Desde que iniciara su expansión por el Mediterráneo el siglo III a. C., el discurso que Roma promovió de sí misma frente a la conquista de otros pueblos adujo el ámbito cívico como argumento de superioridad. Su fundamento descansaba en el marco jurídico de la civitas, el que, habiendo normado el espacio público a través de un cuerpo de leyes, dominaba las arbitrariedades del poder y construía un devenir tendiente a la justicia7. De modo que la transferencia de esas leyes traería aparejado el beneficio de la civilización a los pueblos conquistados, que serían integrados en el modelo romano (Brunt 168-90). Los principios aludidos por Roma en el proceso de expansión mediterránea se transformaron en argumento de la superioridad europea frente al resto del orbe, lo que afectó directamente en la interpretación de la historia romana y en la comprensión de la identidad en las postrimerías del siglo XIX y en los albores del XX.

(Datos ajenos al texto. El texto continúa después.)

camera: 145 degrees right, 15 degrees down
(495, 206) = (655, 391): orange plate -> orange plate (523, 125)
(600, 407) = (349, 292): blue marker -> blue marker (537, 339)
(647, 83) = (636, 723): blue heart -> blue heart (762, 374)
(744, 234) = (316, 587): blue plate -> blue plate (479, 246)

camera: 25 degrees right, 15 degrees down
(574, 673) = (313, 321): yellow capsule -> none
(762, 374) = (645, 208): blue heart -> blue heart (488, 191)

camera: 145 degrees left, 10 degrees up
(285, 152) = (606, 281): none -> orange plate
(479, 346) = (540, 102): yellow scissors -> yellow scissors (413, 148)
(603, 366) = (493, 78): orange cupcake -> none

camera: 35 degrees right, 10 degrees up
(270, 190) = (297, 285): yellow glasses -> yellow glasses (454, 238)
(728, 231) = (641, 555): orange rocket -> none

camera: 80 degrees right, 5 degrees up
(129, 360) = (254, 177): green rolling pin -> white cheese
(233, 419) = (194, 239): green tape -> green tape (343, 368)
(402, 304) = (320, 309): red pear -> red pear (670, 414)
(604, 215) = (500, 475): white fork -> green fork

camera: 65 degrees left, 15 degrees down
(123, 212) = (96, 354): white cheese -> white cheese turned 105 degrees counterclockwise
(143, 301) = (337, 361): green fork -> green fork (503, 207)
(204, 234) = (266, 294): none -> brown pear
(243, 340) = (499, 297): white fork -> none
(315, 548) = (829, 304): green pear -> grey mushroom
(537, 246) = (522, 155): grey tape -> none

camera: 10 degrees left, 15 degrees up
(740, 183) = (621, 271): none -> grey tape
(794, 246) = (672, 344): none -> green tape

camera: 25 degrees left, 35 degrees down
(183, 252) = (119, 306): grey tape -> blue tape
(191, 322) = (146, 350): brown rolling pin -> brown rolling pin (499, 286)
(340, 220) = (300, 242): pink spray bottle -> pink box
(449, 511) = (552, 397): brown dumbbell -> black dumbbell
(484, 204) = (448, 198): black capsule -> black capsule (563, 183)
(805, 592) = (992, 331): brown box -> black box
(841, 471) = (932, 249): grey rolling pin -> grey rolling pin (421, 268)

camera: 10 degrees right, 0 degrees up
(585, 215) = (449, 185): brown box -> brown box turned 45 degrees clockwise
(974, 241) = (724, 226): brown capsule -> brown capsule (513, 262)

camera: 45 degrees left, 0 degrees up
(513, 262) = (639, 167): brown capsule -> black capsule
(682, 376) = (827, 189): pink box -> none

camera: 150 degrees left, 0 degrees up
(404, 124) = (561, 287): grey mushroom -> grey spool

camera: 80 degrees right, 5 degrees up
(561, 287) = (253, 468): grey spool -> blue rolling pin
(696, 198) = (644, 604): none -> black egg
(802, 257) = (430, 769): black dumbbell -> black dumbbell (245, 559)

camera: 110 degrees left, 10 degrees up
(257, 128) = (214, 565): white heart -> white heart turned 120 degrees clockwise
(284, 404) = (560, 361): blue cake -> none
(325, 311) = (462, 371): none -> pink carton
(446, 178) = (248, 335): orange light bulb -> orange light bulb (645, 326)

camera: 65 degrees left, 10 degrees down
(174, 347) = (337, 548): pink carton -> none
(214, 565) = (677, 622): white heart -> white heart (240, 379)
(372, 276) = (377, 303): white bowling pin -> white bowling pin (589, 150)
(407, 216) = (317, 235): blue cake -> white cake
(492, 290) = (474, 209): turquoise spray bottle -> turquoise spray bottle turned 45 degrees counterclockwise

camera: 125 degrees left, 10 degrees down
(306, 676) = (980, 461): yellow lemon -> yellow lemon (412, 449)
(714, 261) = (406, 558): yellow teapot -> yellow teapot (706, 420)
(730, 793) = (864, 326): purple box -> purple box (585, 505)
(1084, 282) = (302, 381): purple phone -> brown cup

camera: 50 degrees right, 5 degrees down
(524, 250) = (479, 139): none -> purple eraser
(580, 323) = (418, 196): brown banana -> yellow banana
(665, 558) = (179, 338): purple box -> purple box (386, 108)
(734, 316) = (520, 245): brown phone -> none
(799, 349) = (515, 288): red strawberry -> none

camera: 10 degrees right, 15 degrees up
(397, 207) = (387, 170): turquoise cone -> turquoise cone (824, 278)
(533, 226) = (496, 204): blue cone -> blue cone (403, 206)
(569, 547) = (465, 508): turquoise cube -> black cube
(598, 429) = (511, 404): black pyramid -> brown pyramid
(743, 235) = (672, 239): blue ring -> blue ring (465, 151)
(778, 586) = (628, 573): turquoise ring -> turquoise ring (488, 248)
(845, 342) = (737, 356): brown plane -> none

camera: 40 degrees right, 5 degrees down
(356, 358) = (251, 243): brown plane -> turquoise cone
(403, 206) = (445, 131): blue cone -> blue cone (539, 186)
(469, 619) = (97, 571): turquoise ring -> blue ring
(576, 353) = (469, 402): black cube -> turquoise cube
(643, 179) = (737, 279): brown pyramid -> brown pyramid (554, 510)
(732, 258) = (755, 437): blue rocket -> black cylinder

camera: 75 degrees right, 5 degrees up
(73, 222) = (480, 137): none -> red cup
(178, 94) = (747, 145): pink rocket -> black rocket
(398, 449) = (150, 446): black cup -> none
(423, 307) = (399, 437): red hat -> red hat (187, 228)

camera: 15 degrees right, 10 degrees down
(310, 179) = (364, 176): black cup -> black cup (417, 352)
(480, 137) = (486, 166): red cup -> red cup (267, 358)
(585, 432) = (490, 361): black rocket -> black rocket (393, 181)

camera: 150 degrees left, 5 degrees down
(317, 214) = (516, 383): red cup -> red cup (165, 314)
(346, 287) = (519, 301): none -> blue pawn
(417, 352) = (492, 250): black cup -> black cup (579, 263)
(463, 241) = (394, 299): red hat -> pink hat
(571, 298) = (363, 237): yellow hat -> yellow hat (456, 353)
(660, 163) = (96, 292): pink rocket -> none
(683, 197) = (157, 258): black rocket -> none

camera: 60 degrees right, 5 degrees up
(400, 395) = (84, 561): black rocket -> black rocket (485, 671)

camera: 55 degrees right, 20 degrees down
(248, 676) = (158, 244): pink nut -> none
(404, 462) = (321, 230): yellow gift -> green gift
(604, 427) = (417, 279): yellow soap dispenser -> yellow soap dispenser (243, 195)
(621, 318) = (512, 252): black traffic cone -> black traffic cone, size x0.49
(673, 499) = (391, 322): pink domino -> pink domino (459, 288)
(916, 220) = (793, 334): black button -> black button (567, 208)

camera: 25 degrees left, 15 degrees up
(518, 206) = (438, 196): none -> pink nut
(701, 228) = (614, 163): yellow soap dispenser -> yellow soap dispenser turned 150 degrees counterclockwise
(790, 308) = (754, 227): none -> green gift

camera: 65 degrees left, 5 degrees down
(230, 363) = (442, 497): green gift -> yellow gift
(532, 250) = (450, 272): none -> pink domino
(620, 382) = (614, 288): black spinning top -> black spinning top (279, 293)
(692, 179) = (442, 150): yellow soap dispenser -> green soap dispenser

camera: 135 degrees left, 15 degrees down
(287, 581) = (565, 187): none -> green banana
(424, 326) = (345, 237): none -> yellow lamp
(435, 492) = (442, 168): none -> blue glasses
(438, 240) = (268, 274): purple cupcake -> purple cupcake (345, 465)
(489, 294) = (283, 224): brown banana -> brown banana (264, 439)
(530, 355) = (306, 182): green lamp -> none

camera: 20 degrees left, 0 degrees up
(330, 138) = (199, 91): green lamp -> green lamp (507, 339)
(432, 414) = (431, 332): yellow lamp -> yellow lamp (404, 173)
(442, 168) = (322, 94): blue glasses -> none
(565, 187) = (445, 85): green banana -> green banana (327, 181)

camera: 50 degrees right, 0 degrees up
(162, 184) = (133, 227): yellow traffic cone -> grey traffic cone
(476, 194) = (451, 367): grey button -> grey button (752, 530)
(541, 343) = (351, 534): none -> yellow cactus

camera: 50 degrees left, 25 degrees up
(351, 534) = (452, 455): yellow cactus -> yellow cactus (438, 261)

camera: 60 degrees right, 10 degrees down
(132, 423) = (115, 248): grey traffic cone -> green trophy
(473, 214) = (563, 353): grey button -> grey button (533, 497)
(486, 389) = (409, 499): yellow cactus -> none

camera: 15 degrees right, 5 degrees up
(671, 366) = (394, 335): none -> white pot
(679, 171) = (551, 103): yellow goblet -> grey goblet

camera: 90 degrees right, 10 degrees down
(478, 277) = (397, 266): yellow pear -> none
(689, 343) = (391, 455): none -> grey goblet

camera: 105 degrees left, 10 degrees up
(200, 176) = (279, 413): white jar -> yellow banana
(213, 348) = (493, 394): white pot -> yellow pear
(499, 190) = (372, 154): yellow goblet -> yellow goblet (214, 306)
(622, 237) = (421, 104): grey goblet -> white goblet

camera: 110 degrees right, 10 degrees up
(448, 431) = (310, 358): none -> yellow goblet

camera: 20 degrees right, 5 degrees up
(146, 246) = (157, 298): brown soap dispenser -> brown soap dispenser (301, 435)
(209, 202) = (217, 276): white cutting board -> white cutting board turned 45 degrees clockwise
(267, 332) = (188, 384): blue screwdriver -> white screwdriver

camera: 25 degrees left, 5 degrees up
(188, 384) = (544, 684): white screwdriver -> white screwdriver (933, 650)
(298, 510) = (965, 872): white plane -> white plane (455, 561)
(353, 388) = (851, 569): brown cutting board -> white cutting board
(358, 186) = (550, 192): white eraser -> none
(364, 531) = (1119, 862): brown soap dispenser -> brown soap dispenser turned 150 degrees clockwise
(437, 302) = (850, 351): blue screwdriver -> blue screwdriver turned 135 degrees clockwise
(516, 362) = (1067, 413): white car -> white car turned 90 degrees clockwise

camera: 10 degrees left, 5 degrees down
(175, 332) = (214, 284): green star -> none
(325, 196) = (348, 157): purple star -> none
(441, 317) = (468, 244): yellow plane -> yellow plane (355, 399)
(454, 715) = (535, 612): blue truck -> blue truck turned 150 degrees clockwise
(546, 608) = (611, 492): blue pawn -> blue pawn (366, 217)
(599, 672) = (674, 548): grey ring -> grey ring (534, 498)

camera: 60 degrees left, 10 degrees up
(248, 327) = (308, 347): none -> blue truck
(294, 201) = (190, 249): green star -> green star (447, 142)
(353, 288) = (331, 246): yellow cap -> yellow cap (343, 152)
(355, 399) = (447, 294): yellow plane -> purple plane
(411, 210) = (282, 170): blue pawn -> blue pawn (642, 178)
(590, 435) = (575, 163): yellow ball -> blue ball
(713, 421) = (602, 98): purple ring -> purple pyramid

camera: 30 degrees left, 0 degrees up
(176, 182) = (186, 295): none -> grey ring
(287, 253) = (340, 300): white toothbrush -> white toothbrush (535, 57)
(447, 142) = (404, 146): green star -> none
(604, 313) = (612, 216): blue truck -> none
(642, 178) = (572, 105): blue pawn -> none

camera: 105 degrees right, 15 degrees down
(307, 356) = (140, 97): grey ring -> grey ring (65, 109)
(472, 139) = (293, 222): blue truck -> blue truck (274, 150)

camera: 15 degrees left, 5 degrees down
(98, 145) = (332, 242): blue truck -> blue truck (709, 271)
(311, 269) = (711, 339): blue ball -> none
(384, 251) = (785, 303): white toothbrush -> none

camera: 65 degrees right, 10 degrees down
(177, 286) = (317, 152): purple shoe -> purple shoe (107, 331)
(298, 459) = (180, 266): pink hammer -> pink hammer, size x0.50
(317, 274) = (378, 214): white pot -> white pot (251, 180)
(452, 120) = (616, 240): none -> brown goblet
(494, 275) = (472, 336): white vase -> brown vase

En este marco, la fase imperialista entre 1871 y 1914 suscitó la revisión de los conceptos implicados en los procesos de conquista y colonización, circunstancia en que la historia romana no quedó fuera de escena (Gabba 189 y ss.; Champion y Eckstein 2-5). El avance que la urbs desarrolló a lo largo de los siglos constituyó un buen ejemplo para comprender los procesos de imperialismo contemporáneo, entendidos similarmente (Mommsen, Historia 29-30, 44-5 y 79-81; Finley 15-6; Bancalari, “Theodor Mommsen” 137-41; Martínez 93). La historia de Roma se continuaba interpretando en clave moderna, lo que posibilitaba comprender el proceso de interacción entre potencias imperiales y comunidades colonizadas.

Las consideraciones de la historia antigua en relación con los sucesos del imperialismo, así como en función del ya referido concepto moderno de nación, desembocaron en la comprensión de la identidad romana en relación con la comunidad jurídico-política, que, aplicada en la colonización, estableció una visión del ser romano en términos unívocos y extensivos. La expansión de la urbs se entendía como un proceso de integración en el que los diferentes pueblos conquistados pasaban a formar parte de la comunidad romana, adquiriendo sus leyes, su idioma, sus costumbres y, en suma, su cultura (Mommsen, El mundo passim; Haverfield 9-22; Peter Freeman 27). Aquellos factores que otrora se entendían como los componentes esenciales de la nación, y cuyo reconocimiento había permitido construir una identidad unívoca en el siglo XIX, se reconocían ahora en Roma y su conquista (Wulff 45). De este modo, la construcción de provincias y de municipios, con la consecuente incorporación de las comunidades foráneas al sistema jurídico, se interpretó como un proceso de transformación cultural en el que los pueblos foráneos adheridos a Roma habrían desarrollado una incorporación de carácter total8. Se trataba de una perspectiva cuyo fundamento suponía que el otorgamiento de leyes políticas y jurídicas establecían el funcionamiento de las sociedades adheridas a la urbs en coherencia con esta última. De acuerdo con el concepto de nación, en tanto que poder político estatal, la extensión del Estado a través de sus leyes era, al tiempo que institucional, social (Nieto 222-3).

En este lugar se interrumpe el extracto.